How could I use this?

With this newly acquired knowledge, you can go ahead and try using this model on your own NLP data! Though I have to warn you: the dataset used in this article was quite easy and naive Bayes classifier might not work as good for your data. But it is well-worth trying it out, especially when you can build one in just 10 lines of code!

To better understand the materials of this article make sure to play around with anything that you want to dig deeper into, e.g. the different parameters and attributes of CountVectorizer. You can also check the full version of this on GitHub to see what cells I ran myself to better understand the inner working of this model.
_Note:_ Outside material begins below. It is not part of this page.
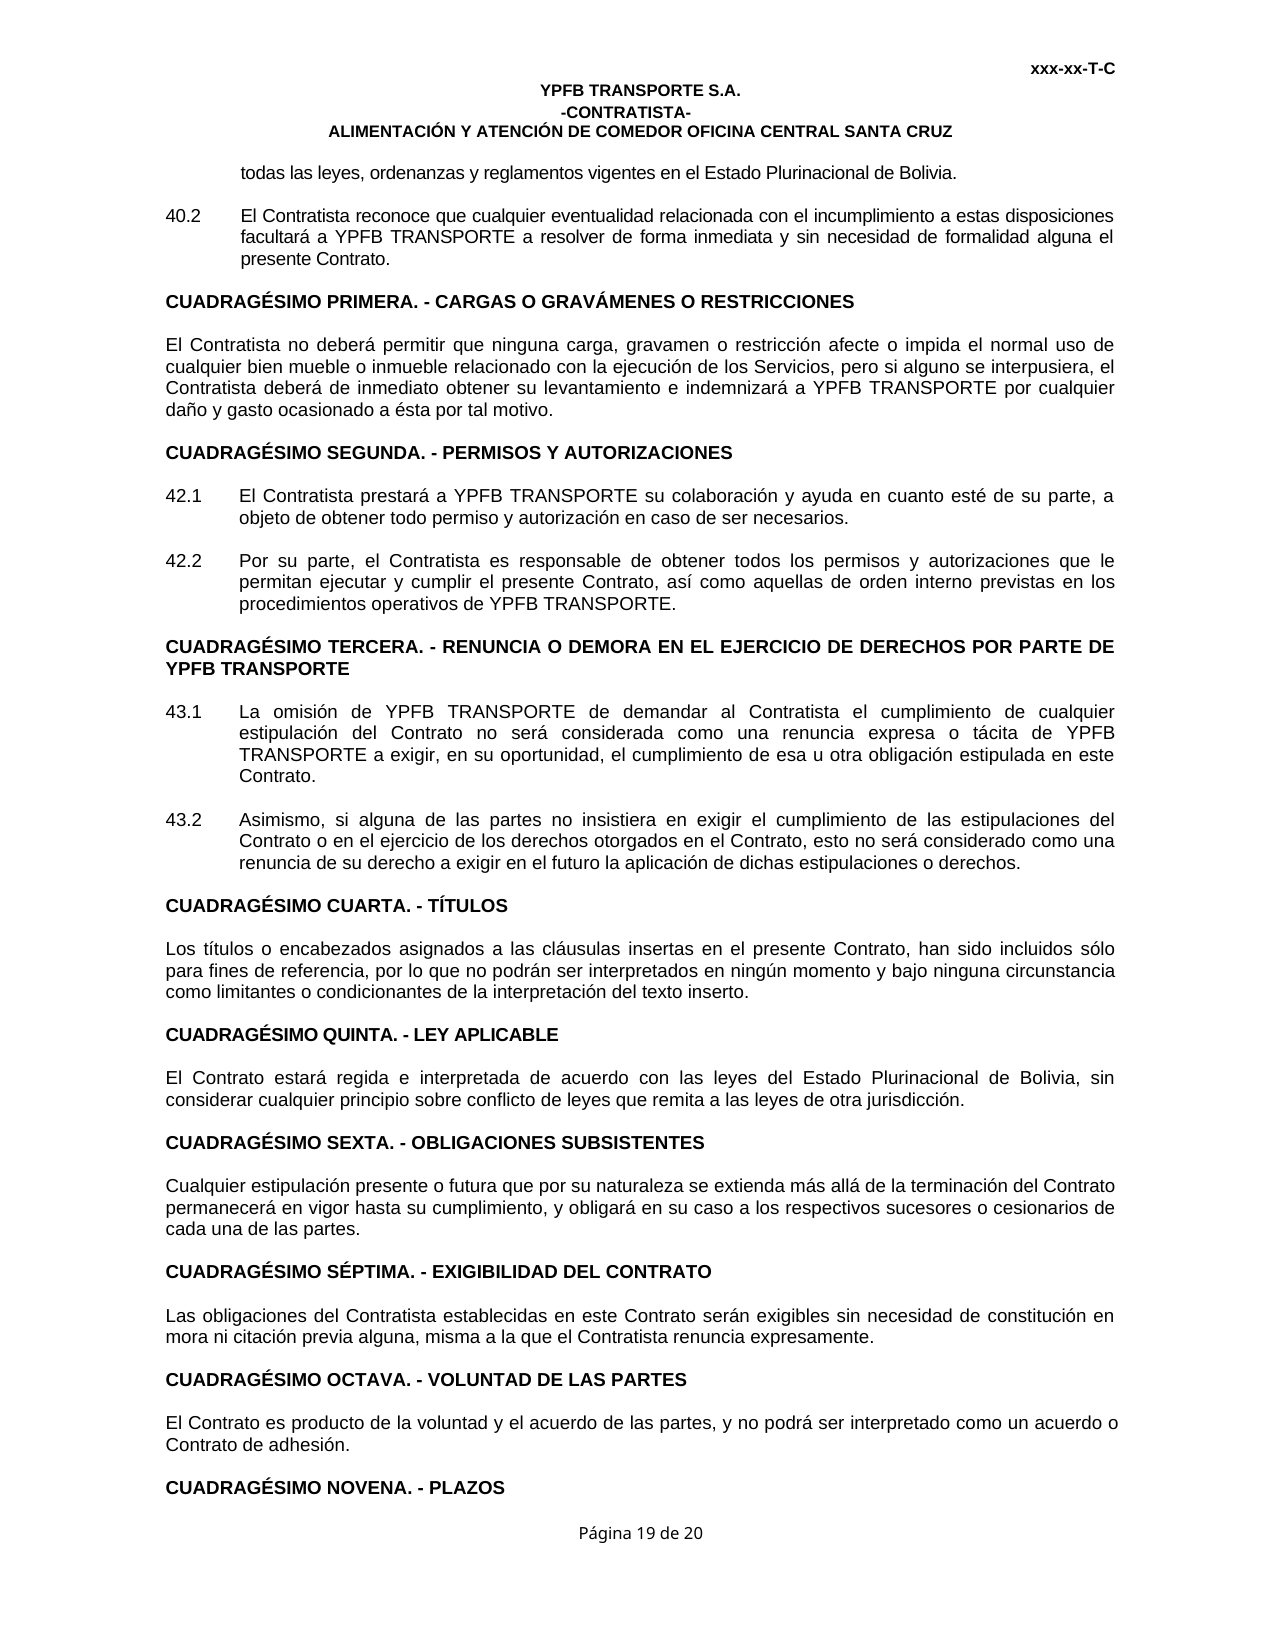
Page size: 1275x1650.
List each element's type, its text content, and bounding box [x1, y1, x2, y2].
If you were to try and run your own model, a few suggestions for improving the models performance are presented below.

Try n-grams

vectorizer = CountVectorizer(ngram_range=(1, 3), max_df=0.1)
train_term_doc = vectorizer.fit_transform(X_train)
val_term_doc = vectorizer.transform(X_val)
p = train_term_doc[y_train == 1].sum(0) + 1
q = train_term_doc[y_train == 0].sum(0) + 1
ratio = np.log((p / p.sum()) / (q / q.sum()))
b = np.log((y_train == 1).sum() / (y_train == 0).sum())
pre_preds = val_term_doc @ ratio.T + b
preds = pre_preds.T > 0
(preds == y_val).mean()
0.9874439461883409

Turns out the model gives even better accuracy with bigrams and trigrams included. But watch out! Checking the confusion matrices, we see that the model is now perfect on non-spam messages, but the error on spam messages has increased. This might not be what we want, so we have to be careful with interpreting our models!

confusion_matrix(y_val, preds.T, normalize=None)
array([[968,   2],
       [ 12, 133]])
confusion_matrix(y_val, preds.T, normalize="true")
array([[0.99793814, 0.00206186],
       [0.08275862, 0.91724138]])

Binarized version

You can also try the binarized version of the term document matrix (i.e. instead of frequencies we look at whether a word is present or not)

pre_preds = val_term_doc.sign() @ ratio.T + b
preds = pre_preds.T > 0
(preds == y_val).mean()
0.9874439461883409

Learning the parameters with logistic regression

Finally, you might try taking it to the next level and learning the parameters with a logistic regression instead of using the theoretical ones. Check the parameters C for regularization and dual=True for when you term document matrix is much wider than it is tall.

m = LogisticRegression(C=1e1, dual=False)
m.fit(train_term_doc, y_train)
preds = m.predict(val_term_doc)
(preds == y_val).mean()
0.9811659192825112

# Binarized version
m = LogisticRegression(C=1e1, dual=False)
m.fit(train_term_doc.sign(), y_train)
preds = m.predict(val_term_doc.sign())
(preds == y_val).mean()
0.9802690582959641

Conclusion

We’ve managed to build a fast and considerably accurate naive Bayes model in just 10 lines of code. We’ve also discussed some ways for how it could be improved and adapted to your own problems, e.g. using n-grams, trying the binarized version or employing a logistic regression to learn the parameters.

It turns out that the best linear model that we can build (i.e. not involving RNNs or transformer) is actually a combination of naive Bayes and logistic regression, but that that is something for another time, although you can check this lesson from fast.ai if you want to find out more yourself.